__Soal Latihan__
1 - Tuliskan semua nama orang yang disebut dalam bacaan tentang kartu kredit.
2 - Kutip dari catatan semua baris mulai dari baris yang memuat "Standing taller between the two is cracked" sampai baris yang memuat "The image size is (900, 600).", termasuk kedua baris itu. Gambarnya tidak usah disertakan.

Oleh: Eva Hotma T.M Tampubolon
Waspada.co.id– Kehidupan era modern yang kompleks memerlukan kemudahan-kemudahan dalam pemenuhan kebutuhan hidup. Perkembangan teknologi memberi kemudahan bagi manusia dalam mengerjakan berbagai urusan dan hasilnya lebih cepat dan lebih efisien
Salah satu kemudahan tersebut adalah penggunaan kartu kredit, dan seolah-olah sudah merupakan bagian dari life style. Kartu kredit menjadi salah satu jenis alat pembayaran sebagai pengganti uang tunai. Terhadap pemakaian kartu kreditv ada beberapa pendapat antara lain, pemegang kartu kredit sewaktu-waktu menukarkan apa saja yang kita inginkan, yakni di tempat dimana saja ada cabang yang dapat menerima kartu kredit dari bank atau perusahaan yang mengeluarkan atau cabang yang mengeluarkan (Imam Prayogo Suryahadibroto, 1990:335).
Berikutnya kartu kredit adalah pembayaran melalui jasa bank atau perusahaan pembiayaan dalam transaksi jual beli barang atau jasa, atau alat untuk mengambilan tunai dari bank atau perusahaan pembiayaan (Abdulkadir Muhammad, 2000:263).

__Data Sumber__
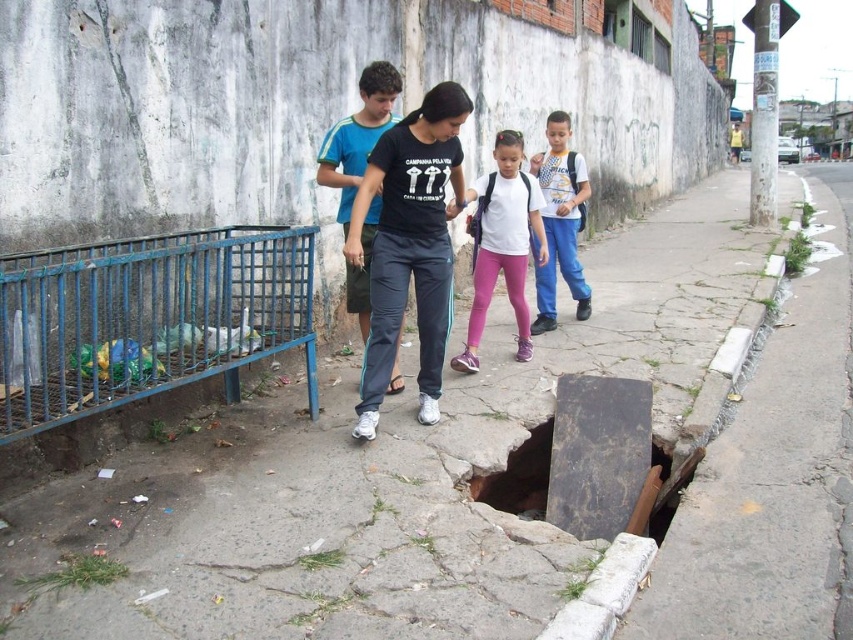
Who is positioned more to the right, cracked concrete pavement at center or blue jeans at center?

From the viewer's perspective, cracked concrete pavement at center appears more on the right side.

What do you see at coordinates (486, 474) in the screenshot?
I see `cracked concrete pavement at center` at bounding box center [486, 474].

Is point (399, 406) closer to camera compared to point (550, 132)?

Yes, it is.

The width and height of the screenshot is (853, 640). Identify the location of cracked concrete pavement at center. (486, 474).

Can you confirm if cracked concrete pavement at center is thinner than white matte shirt at center?

No.

Who is lower down, cracked concrete pavement at center or white matte shirt at center?

cracked concrete pavement at center is lower down.

Where is `cracked concrete pavement at center`? cracked concrete pavement at center is located at coordinates (486, 474).

Which of these two, cracked concrete pavement at center or dark blue track pants at center, stands taller?

Standing taller between the two is cracked concrete pavement at center.

Can you confirm if cracked concrete pavement at center is positioned to the left of dark blue track pants at center?

Incorrect, cracked concrete pavement at center is not on the left side of dark blue track pants at center.

Image resolution: width=853 pixels, height=640 pixels. I want to click on cracked concrete pavement at center, so click(486, 474).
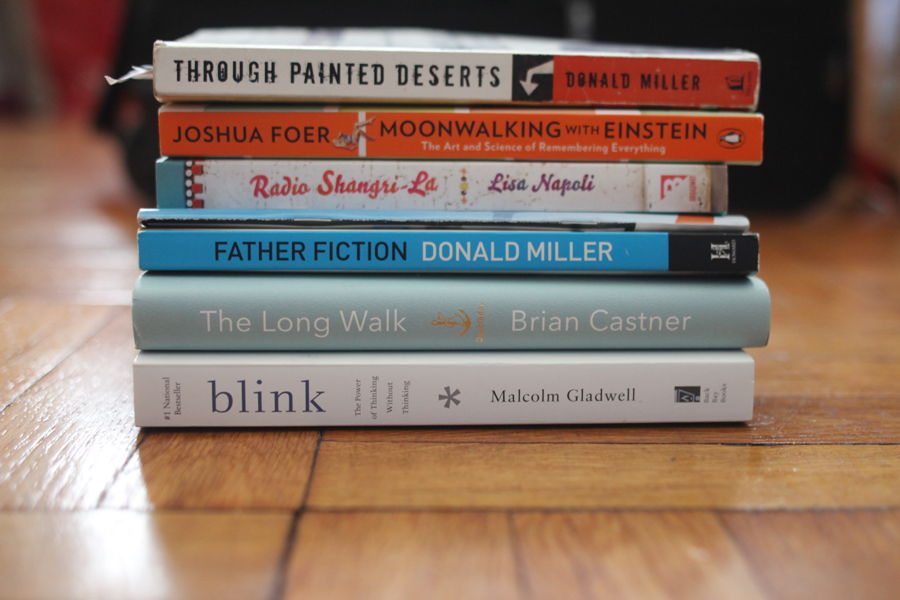
The image size is (900, 600). Identify the location of spine of book. (480, 400), (472, 342), (479, 259), (480, 217), (477, 192), (477, 150), (482, 85).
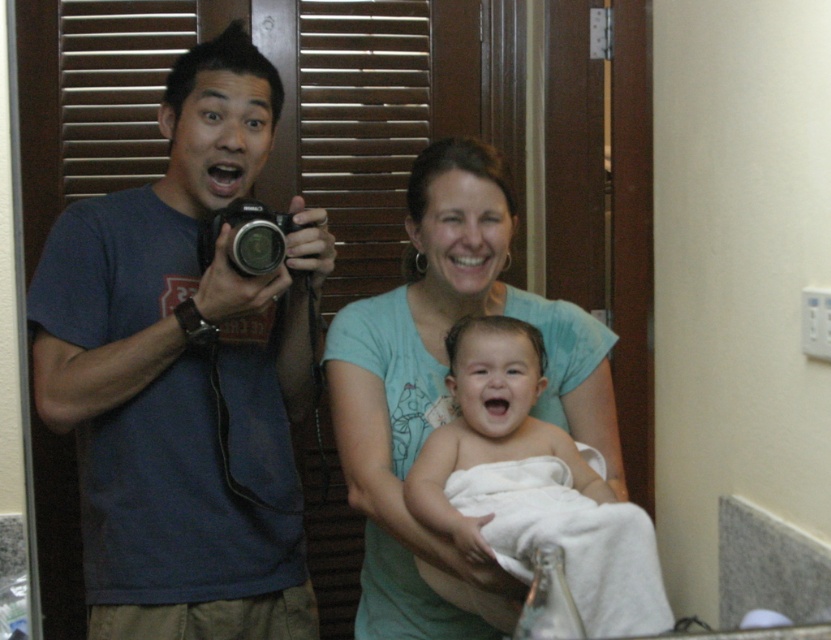
Question: Where is light blue t-shirt at center located in relation to white soft towel at center in the image?

Choices:
 (A) above
 (B) below

Answer: (A)

Question: Observing the image, what is the correct spatial positioning of blue cotton t-shirt at left in reference to black plastic camera at left?

Choices:
 (A) left
 (B) right

Answer: (A)

Question: Which point is closer to the camera?

Choices:
 (A) (235, 248)
 (B) (470, 312)
 (C) (220, 532)

Answer: (A)

Question: Which point is closer to the camera taking this photo?

Choices:
 (A) (210, 232)
 (B) (507, 605)

Answer: (B)

Question: Is light blue t-shirt at center thinner than white soft towel at center?

Choices:
 (A) yes
 (B) no

Answer: (B)

Question: Which object appears closest to the camera in this image?

Choices:
 (A) black plastic camera at left
 (B) blue cotton t-shirt at left
 (C) light blue t-shirt at center

Answer: (C)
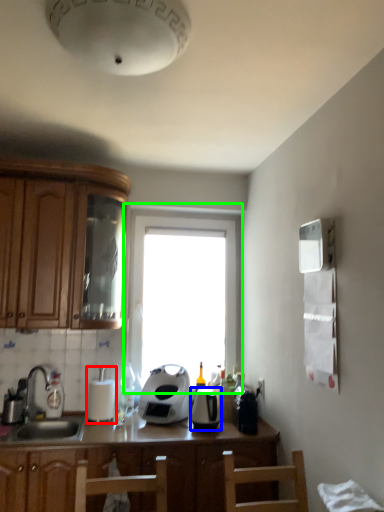
Question: Considering the real-world distances, which object is farthest from appliance (highlighted by a red box)? kitchen appliance (highlighted by a blue box) or window (highlighted by a green box)?

Choices:
 (A) kitchen appliance
 (B) window

Answer: (B)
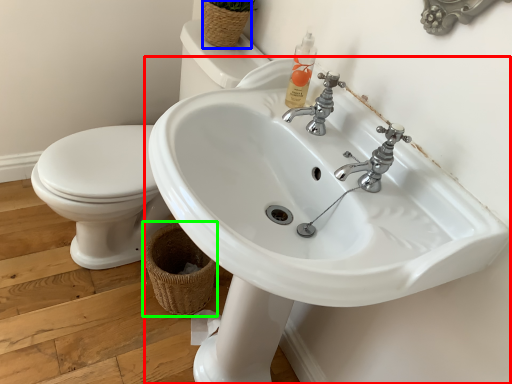
Question: Based on their relative distances, which object is farther from sink (highlighted by a red box)? Choose from basket (highlighted by a blue box) and basket (highlighted by a green box).

Choices:
 (A) basket
 (B) basket

Answer: (A)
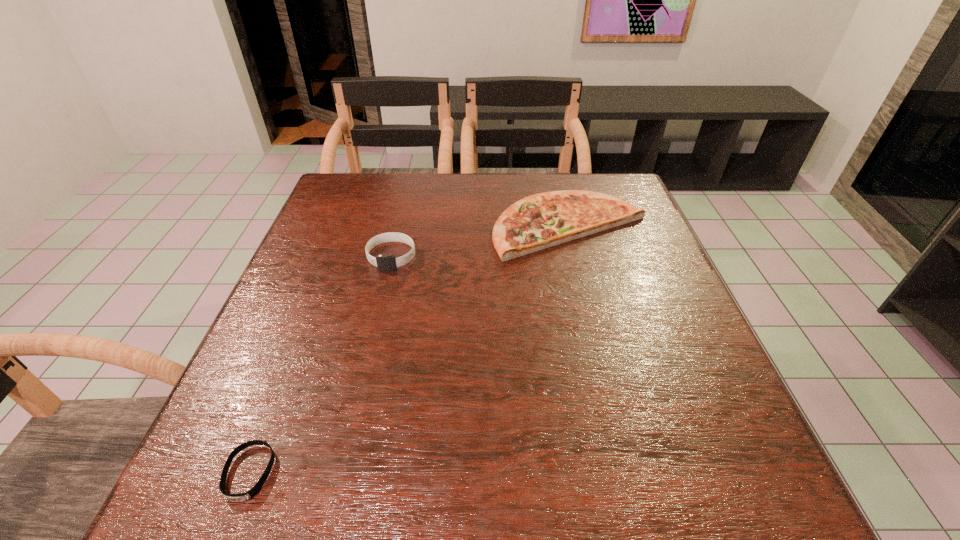
This screenshot has height=540, width=960. I want to click on free space between the pizza and the nearest object, so click(x=410, y=349).

The height and width of the screenshot is (540, 960). I want to click on unoccupied area between the shortest object and the second object from right to left, so click(x=321, y=364).

This screenshot has width=960, height=540. I want to click on vacant space that is in between the taller wristband and the nearer wristband, so click(321, 364).

The image size is (960, 540). I want to click on free space between the pizza and the shorter wristband, so click(x=410, y=349).

At what (x,y) coordinates should I click in order to perform the action: click on free space between the taller wristband and the nearest object. Please return your answer as a coordinate pair (x, y). Looking at the image, I should click on (321, 364).

In order to click on free point between the taller wristband and the pizza in this screenshot , I will do `click(481, 241)`.

Image resolution: width=960 pixels, height=540 pixels. I want to click on empty space between the nearest object and the pizza, so click(410, 349).

Find the location of `free space that is in between the left wristband and the pizza`. free space that is in between the left wristband and the pizza is located at coordinates (410, 349).

Identify the location of free spot between the rightmost object and the farther wristband. This screenshot has width=960, height=540. (481, 241).

Point out which object is positioned as the nearest to the pizza. Please provide its 2D coordinates. Your answer should be formatted as a tuple, i.e. [(x, y)], where the tuple contains the x and y coordinates of a point satisfying the conditions above.

[(384, 262)]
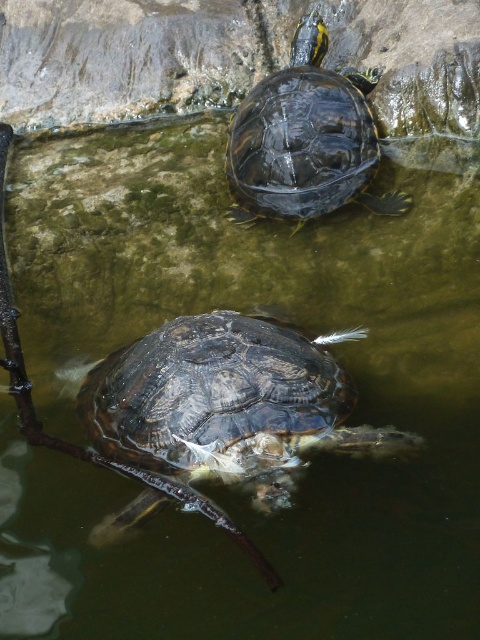
Between shiny dark turtle at center and shiny dark turtle at upper center, which one has more height?

Standing taller between the two is shiny dark turtle at upper center.

This screenshot has height=640, width=480. Describe the element at coordinates (220, 410) in the screenshot. I see `shiny dark turtle at center` at that location.

Which is behind, point (259, 440) or point (235, 218)?

Positioned behind is point (235, 218).

Locate an element on the screen. The height and width of the screenshot is (640, 480). shiny dark turtle at center is located at coordinates (220, 410).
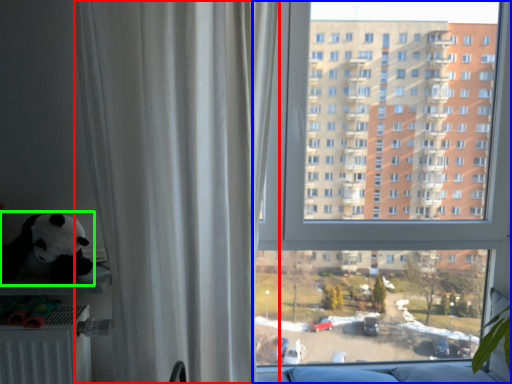
Question: Which object is the farthest from curtain (highlighted by a red box)? Choose among these: window (highlighted by a blue box) or toy (highlighted by a green box).

Choices:
 (A) window
 (B) toy

Answer: (A)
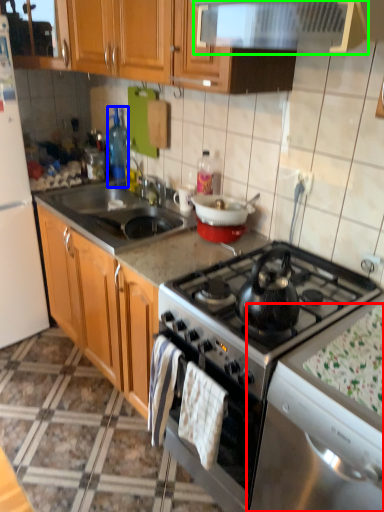
Question: Based on their relative distances, which object is nearer to silver (highlighted by a red box)? Choose from bottle (highlighted by a blue box) and exhaust hood (highlighted by a green box).

Choices:
 (A) bottle
 (B) exhaust hood

Answer: (B)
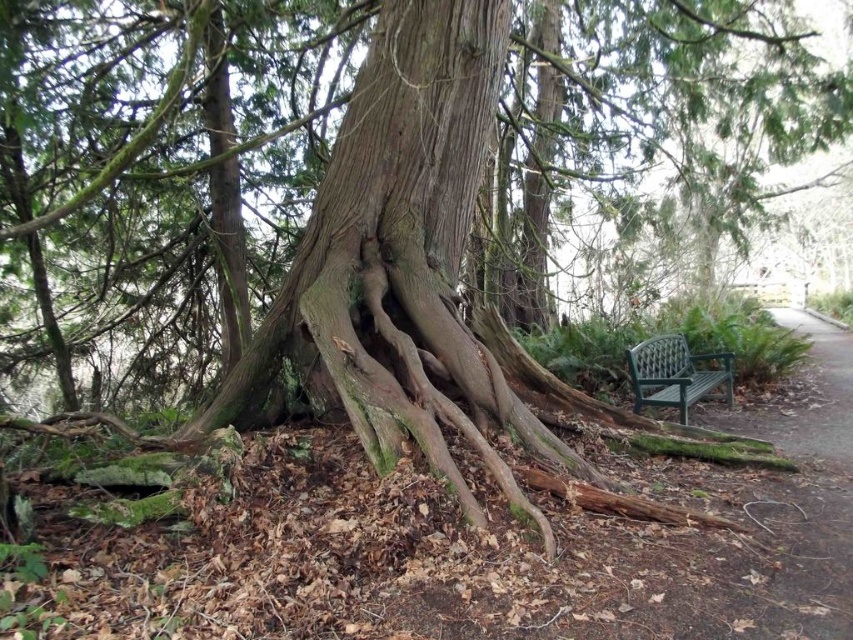
You are planning to take a nap under the tree. Which object, the smooth brown bark at center or the green plastic bench at right, would provide more shade coverage?

The smooth brown bark at center is much taller than the green plastic bench at right, so it would provide more shade coverage.

You are standing in a forest and see the point at coordinates (384, 173). What object is located at that point?

The smooth brown bark at center is located at point (384, 173).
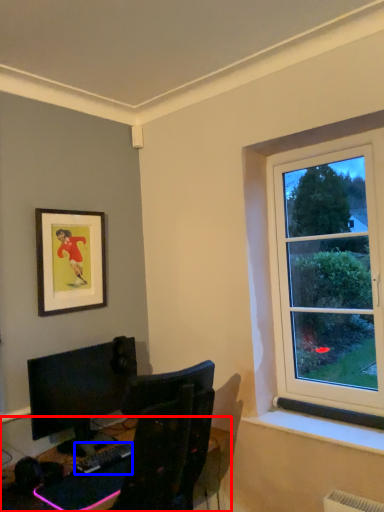
Question: Which point is closer to the camera, desk (highlighted by a red box) or computer keyboard (highlighted by a blue box)?

Choices:
 (A) desk
 (B) computer keyboard

Answer: (A)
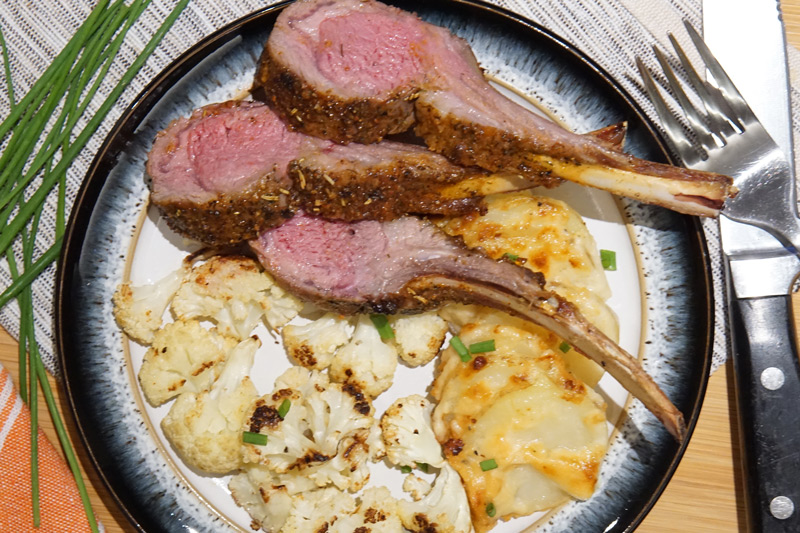
The image size is (800, 533). Identify the location of table. (714, 463).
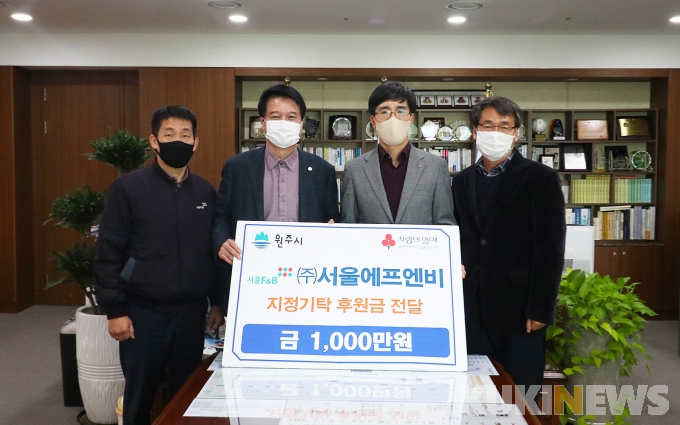
Locate an element on the screen. Image resolution: width=680 pixels, height=425 pixels. large white potted plant is located at coordinates (90, 326).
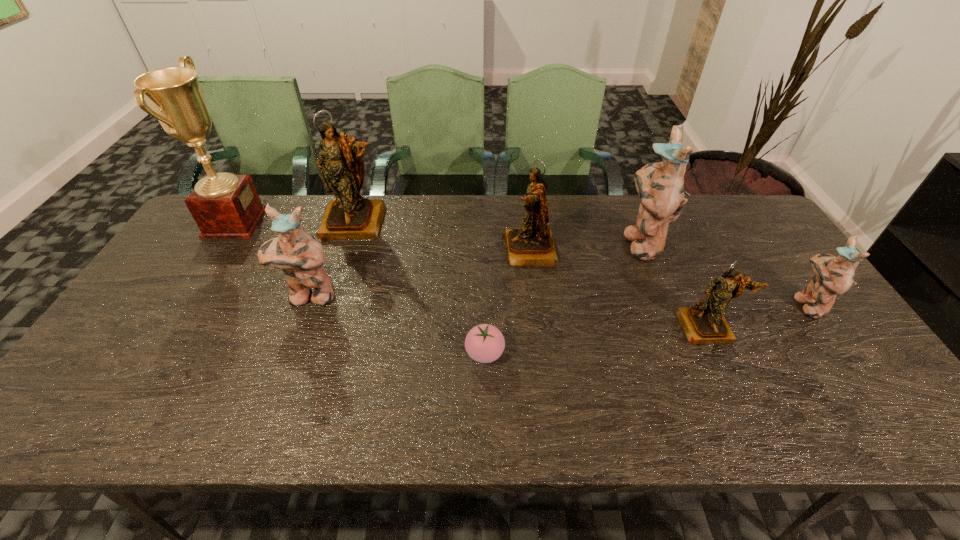
Choose which gold figurine is the nearest neighbor to the leftmost pink figurine. Please provide its 2D coordinates. Your answer should be formatted as a tuple, i.e. [(x, y)], where the tuple contains the x and y coordinates of a point satisfying the conditions above.

[(350, 216)]

The height and width of the screenshot is (540, 960). Find the location of `blank space that satisfies the following two spatial constraints: 1. on the front-facing side of the tomato; 2. on the left side of the leftmost gold figurine`. blank space that satisfies the following two spatial constraints: 1. on the front-facing side of the tomato; 2. on the left side of the leftmost gold figurine is located at coordinates (313, 353).

Locate an element on the screen. This screenshot has width=960, height=540. free space that satisfies the following two spatial constraints: 1. on the front-facing side of the second gold figurine from right to left; 2. on the front-facing side of the second smallest pink figurine is located at coordinates (535, 297).

The width and height of the screenshot is (960, 540). What are the coordinates of `free spot that satisfies the following two spatial constraints: 1. on the plaque of the red tomato; 2. on the left side of the trophy cup` in the screenshot? It's located at (152, 353).

Image resolution: width=960 pixels, height=540 pixels. Identify the location of free space that satisfies the following two spatial constraints: 1. on the front-facing side of the biggest gold figurine; 2. on the plaque of the tallest object. (355, 222).

I want to click on free spot that satisfies the following two spatial constraints: 1. on the front-facing side of the fourth object from right to left; 2. on the front-facing side of the second biggest pink figurine, so click(535, 297).

Locate an element on the screen. blank space that satisfies the following two spatial constraints: 1. on the front-facing side of the rightmost figurine; 2. on the front-facing side of the rightmost gold figurine is located at coordinates click(x=823, y=327).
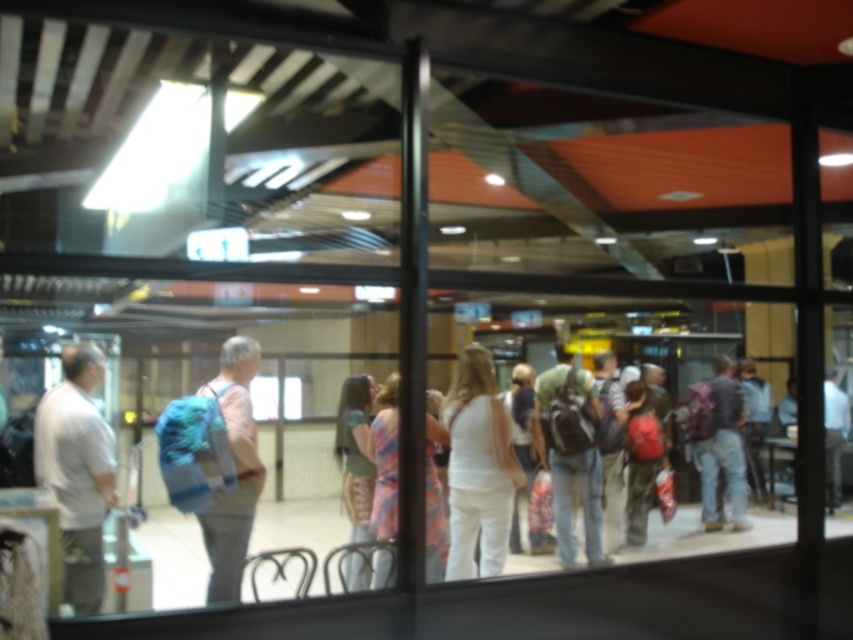
You are a photographer trying to capture a candid shot of both the matte purple backpack at center and the plaid fabric dress at center through the glass window. Since the window is slightly blurred, you need to adjust your camera settings to ensure both subjects are in focus. Considering their sizes, which object requires more careful adjustment to avoid blurriness?

The matte purple backpack at center is wider than the plaid fabric dress at center. Since the backpack is wider, it may require more careful adjustment to ensure the entire width is in focus, especially in a blurred environment. However, both objects need attention due to the window blur.

You are a traveler who wants to place both your matte gray backpack at center and your matte purple backpack at center on a bench that can only hold one backpack at a time. Based on the image, which backpack should you place first to ensure both can fit?

The matte gray backpack at center might be wider than matte purple backpack at center, so you should place the matte gray backpack at center first to ensure both can fit on the bench.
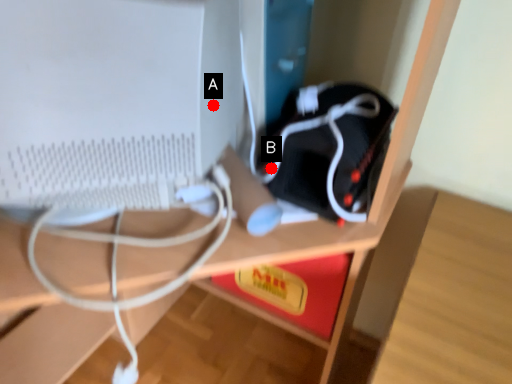
Question: Two points are circled on the image, labeled by A and B beside each circle. Which of the following is the closest to the observer?

Choices:
 (A) A is closer
 (B) B is closer

Answer: (A)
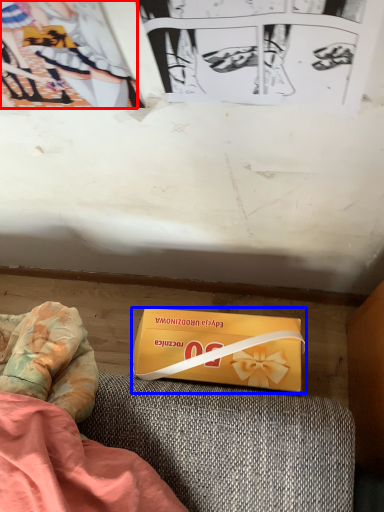
Question: Which object is closer to the camera taking this photo, couple (highlighted by a red box) or box (highlighted by a blue box)?

Choices:
 (A) couple
 (B) box

Answer: (A)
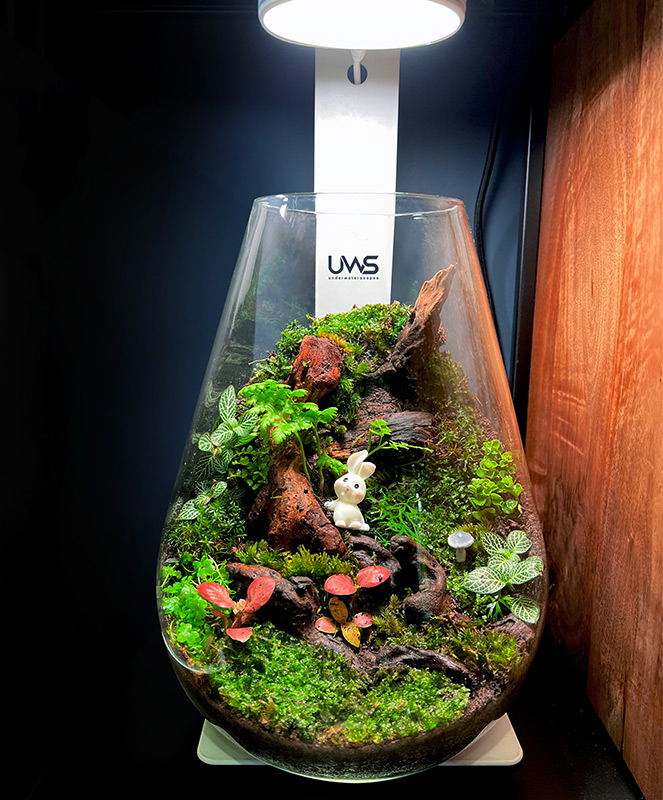
This screenshot has width=663, height=800. What are the coordinates of `cable` in the screenshot? It's located at (488, 189), (353, 61).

__Jawaban Tiap Soal__
1 -
- Eva Hotma T.M Tampubolon
- Imam Prayogo Suryahadibroto
- Abdulkadir Muhammad

2 -
Standing taller between the two is cracked concrete pavement at center.

Can you confirm if cracked concrete pavement at center is positioned to the left of dark blue track pants at center?

Incorrect, cracked concrete pavement at center is not on the left side of dark blue track pants at center.

Image resolution: width=853 pixels, height=640 pixels. I want to click on cracked concrete pavement at center, so click(486, 474).
The image size is (900, 600). Identify the location of spine of book. (480, 400), (472, 342), (479, 259), (480, 217), (477, 192), (477, 150), (482, 85).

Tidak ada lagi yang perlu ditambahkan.